But the big money remains in SAP's on-premises ERP systems, which run many of the world's largest companies and aren't going anywhere anytime soon. SAP has started rolling out a series of specialized SaaS applications, including the CRM-themed Sales on Demand, that it is positioning as extensions to on-premise implementations.
At Sapphire, SAP needs to offer customers more clarity on when and how the software should be adopted, and pricing information wouldn't be a bad thing either, said Forrester Research analyst China Martens.
But SAP shops might also wonder where the divide is between what these extensions do and the features gained through regular product upgrades, for which they already pay handsome annual fees. It will be up to SAP to start making that distinction.
Hullabaloo about HANA
If SAP CTO and executive board member Vishal Sikka has a favorite topic these days, it's the in-memory database technology that powers SAP's new HANA (High Performance Analytic Appliance).
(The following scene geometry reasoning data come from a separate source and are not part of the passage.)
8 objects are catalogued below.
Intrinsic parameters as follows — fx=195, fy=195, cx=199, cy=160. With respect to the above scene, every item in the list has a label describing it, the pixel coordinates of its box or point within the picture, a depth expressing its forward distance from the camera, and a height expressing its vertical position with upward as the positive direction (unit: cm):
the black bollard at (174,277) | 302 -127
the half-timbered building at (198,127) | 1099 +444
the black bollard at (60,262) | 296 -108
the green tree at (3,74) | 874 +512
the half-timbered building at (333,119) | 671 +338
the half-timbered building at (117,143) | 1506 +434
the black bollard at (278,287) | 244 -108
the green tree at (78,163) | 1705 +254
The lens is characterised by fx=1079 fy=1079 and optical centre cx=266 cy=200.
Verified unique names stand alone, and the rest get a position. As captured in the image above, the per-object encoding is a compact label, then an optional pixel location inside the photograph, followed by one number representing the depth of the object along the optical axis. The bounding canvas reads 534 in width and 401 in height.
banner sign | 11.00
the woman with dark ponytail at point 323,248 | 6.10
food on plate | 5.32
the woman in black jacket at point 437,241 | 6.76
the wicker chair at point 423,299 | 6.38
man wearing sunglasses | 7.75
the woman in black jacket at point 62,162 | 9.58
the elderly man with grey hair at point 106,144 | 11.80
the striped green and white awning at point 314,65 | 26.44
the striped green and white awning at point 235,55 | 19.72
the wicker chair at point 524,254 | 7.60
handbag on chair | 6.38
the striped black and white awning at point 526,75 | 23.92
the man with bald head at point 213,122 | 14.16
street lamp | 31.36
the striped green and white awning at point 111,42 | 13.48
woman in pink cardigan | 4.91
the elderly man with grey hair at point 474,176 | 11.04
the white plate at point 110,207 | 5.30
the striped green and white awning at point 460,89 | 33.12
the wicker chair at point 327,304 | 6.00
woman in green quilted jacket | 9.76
Sikka and other SAP executives have exercised little restraint in touting HANA's performance and cost advantages over other databases. But the product remains in its infancy, and a series of specialized analytic applications that will run on top of it are only now starting to be released.
"I'm hoping they do a good job of forecasting the road map [for HANA], and take the hype out of it," said Bridgette Chambers, CEO of the Americas' SAP Users Group (ASUG), which is co-locating its conference at Sapphire. Chambers especially wants SAP to show how customers will be able to save money with the technology.
SAP may also use Sapphire to discuss its broader database plans, given the additional products it gained through the Sybase acquisition. For one, the company is expected to eventually port the Business Suite to Sybase ASE (Adaptive Server Enterprise), a move that could potentially save significant money for customers now running Oracle. Sapphire show-goers might receive a sneak peek of this scenario as well as HANA running the Business Suite, although the latter seems less likely.
What about the installed base?
As with any software vendor, sometimes it seems like user event keynotes, with their emphasis on new and upcoming products and strategies, resonate most with the media, analysts, and the customers who are the most aggressive about new product adoption.
"There are a lot of SAP customers who are a lot more cautious about what they're rolling out, and they're not even on the latest release," Reed said. "Will they have news that speaks to the installed base, and that doesn't involve opening their wallet to a lot of new initiatives?" This group is "sensitive to having hype-y stuff foisted on them, especially stuff that's not included in their licenses," he added.
Chambers echoed the idea. "There's a place for all that," she said. "You've got to have a platform, a stage for telling people why you're going to be relevant tomorrow. But they've got customers that invest millions of dollars in their software. It's important that they balance it with a connection to today."
For one, SAP would be wise to give some attention to its enhancement pack strategy for the Business Suite, Reed said. The packs were intended as a way for customers to get new functionality without the pain of a full upgrade, but in reality the process hasn't been smooth, and the packs themselves have experienced delays. Therefore, good news about the enhancement pack would likely go over well with the Sapphire crowd.